Particle Composition
Nucleic acid: Single-stranded RNA comprising 39% (B1) and 42% (B2) of the particle weight when calculated according to Reichmanns (1965) formula, or 39% (B1) and 40% (B2) when calculated on the basis of buoyant densities (Sehgal et al., 1970). Electrophoresis in 2.4% polyacrylamide gels in buffer (pH 7.8) containing 0.02 M sodium acetate, 0.04 M tris, 0.001 M disodium ethylene diamine tetraacetate and 0.2% sodium dodecyl sulphate separates RNA from unfractionated virus or from B particles into two components of M. Wt 2.2 and 2.1 x 106, respectively. Presumably the lighter RNA species derives from B1 particles and the heavier species from B2 particles (Martelli et al., 1977). Infective RNA is easily obtained from purified virus preparations in 0.02 M (Na-K) phosphate buffer containing 0.1 M NaCl by freezing at -25°C and thawing, or by heating at 68°C for 90 sec (Martelli et al., 1976, 1977). The single phase phenol/SDS method (Diener & Schneider, 1968) is also useful.
Protein: In 7% polyacrylamide gels containing 0.1% SDS the protein migrates as one component of M. Wt c. 54 000 (Martelli et al., 1976, 1977).
Relations with Cells and Tissues
Vines are systemically invaded. The virus occurs in high concentration in the leaves and is also isolated from roots and seeds (Martelli et al., 1977; Uyemoto et al., 1977).
Notes
The virus has biological and physico-chemical characteristics typical of nepoviruses and therefore is to be regarded as a likely member of the group. However, it is not serologically related to any of the known nepoviruses against which it has been tested and has no known vector. In its physico-chemical characteristics and hydrodynamic behaviour (e.g. two nucleoprotein components sedimenting at about the same rate and containing two RNA species with a similarly high M. Wt) grapevine Bulgarian latent virus resembles tomato ringspot virus (Schneider et al., 1974). These two viruses have been assigned to the same subgroup (Quacquarelli et al., 1976b).
Figures
Schlieren diagram of a partially purified virus preparation after 17 min at 32 000 rev/min. T, B1 and B2 are virus-specific components whereas H is normal plant material. Component B is separating into the subcomponents B1 and B2. Sedimentation is from left to right.
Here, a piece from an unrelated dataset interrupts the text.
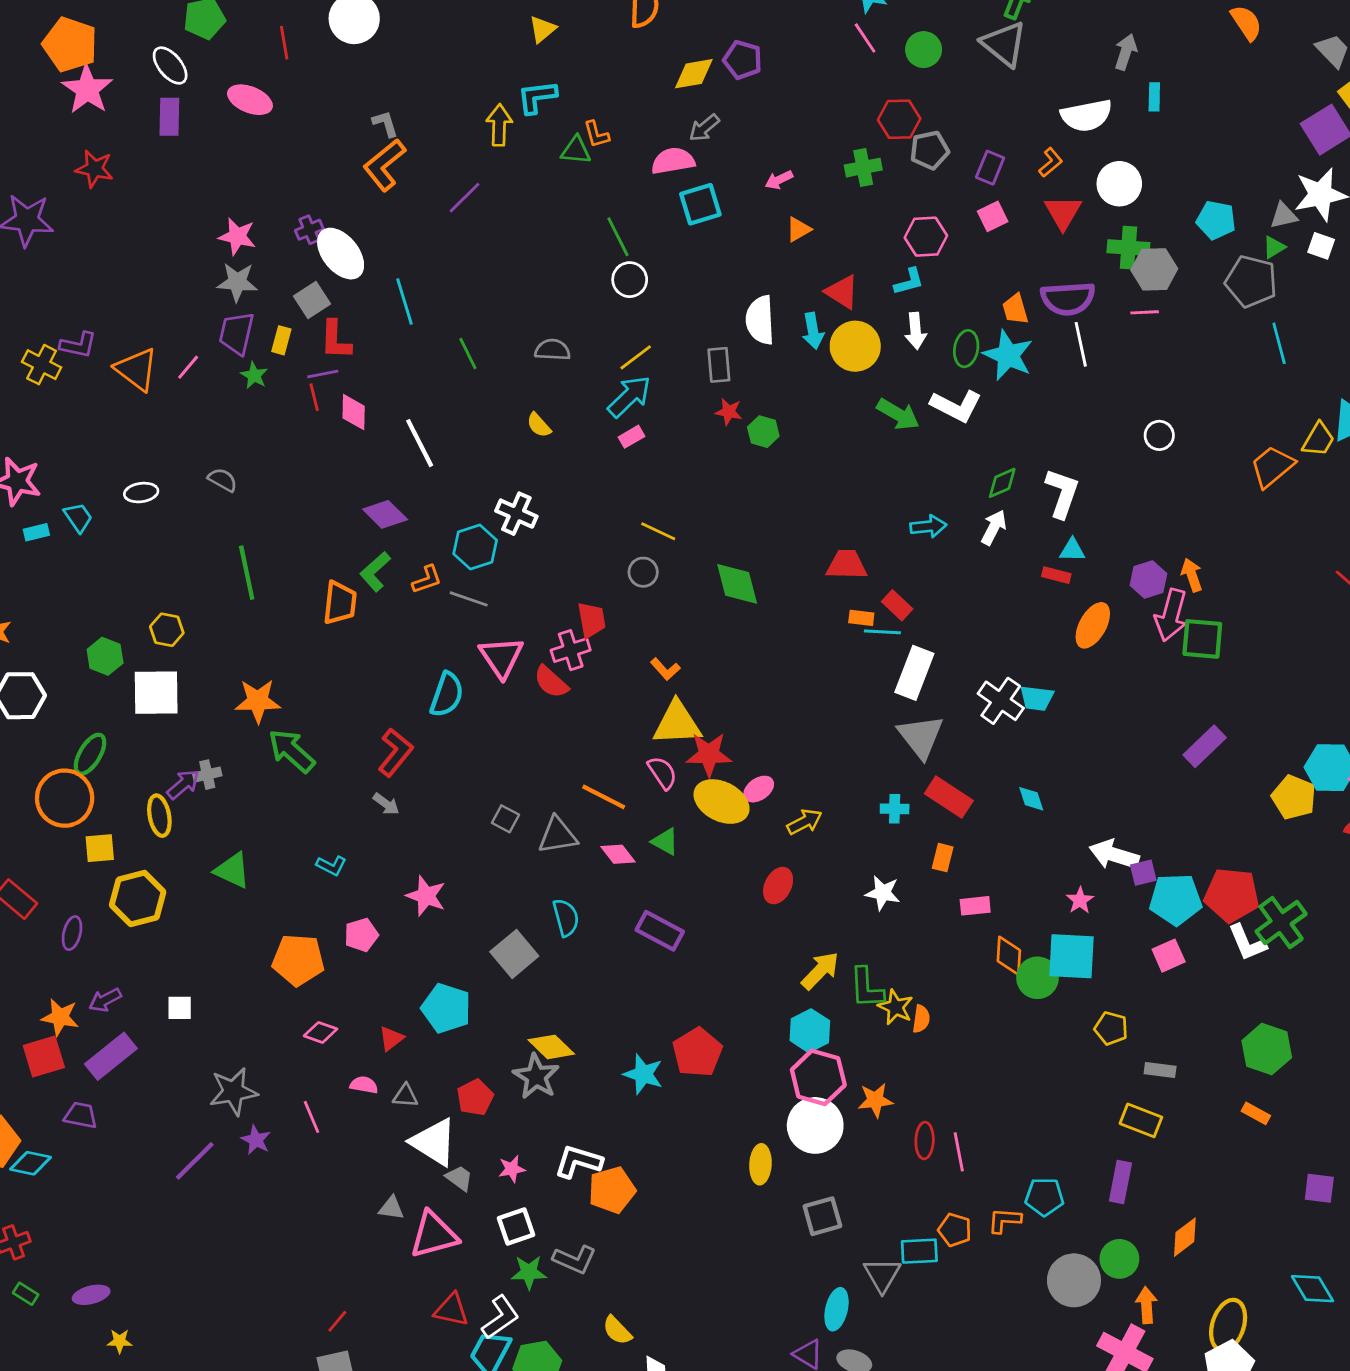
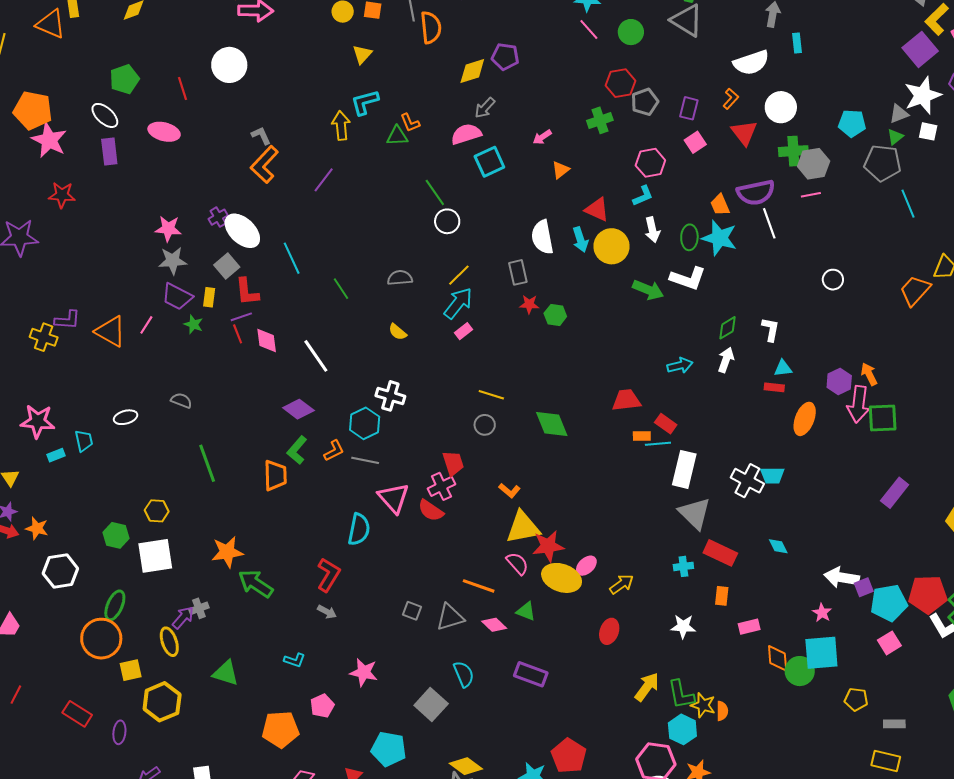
purple trapezoid: (237, 333) -> (177, 297), turned -68
white L-shape: (1062, 493) -> (771, 329), size x0.7
cyan trapezoid: (78, 517) -> (84, 441), turned 30
cyan hexagon: (810, 1031) -> (682, 729), moved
References list for DPV: Grapevine Bulgarian latent virus (186)
- Diener & Schneider, Archs Biochem. Biophys. 124: 401, 1968.
- Dunn & Hitchborn, Virology 25: 171, 1965.
- Martelli, Gallitelli, Abracheva, Jankulova, Savino & Quacquarelli, Abstr. Proc. 6th Conf. int. Counc. Grapevine Viruses, Cordova 1976: 23, 1976.
- Martelli, Gallitelli, Abracheva, Savino & Quacquarelli, Ann. appl. Biol. 85: 51, 1977.
- Piazzolla, Gallitelli & Quacquarelli, J. gen. Virol. 37: 373, 1977.
- Quacquarelli, Gallitelli, Savino & Martelli, J. gen. Virol. 32: 349, 1976a.
- Quacquarelli, Gallitelli, Savino, Piazzolla & Martelli, Abstr. Proc. 6th Conf. int. Counc. Grapevine Viruses, Cordova 1976: 10, 1976b.
- Reichmann, Virology 25: 166, 1965.
- Schneider, White & Civerolo, Virology 57: 139, 1974.
- Sehgal, Jean, Bhalla, Soong & Krause, Phytopathology 60: 1778, 1970.
- Uyemoto, Taschenberg & Hummer, Pl. Dis. Reptr 61: 949, 1977.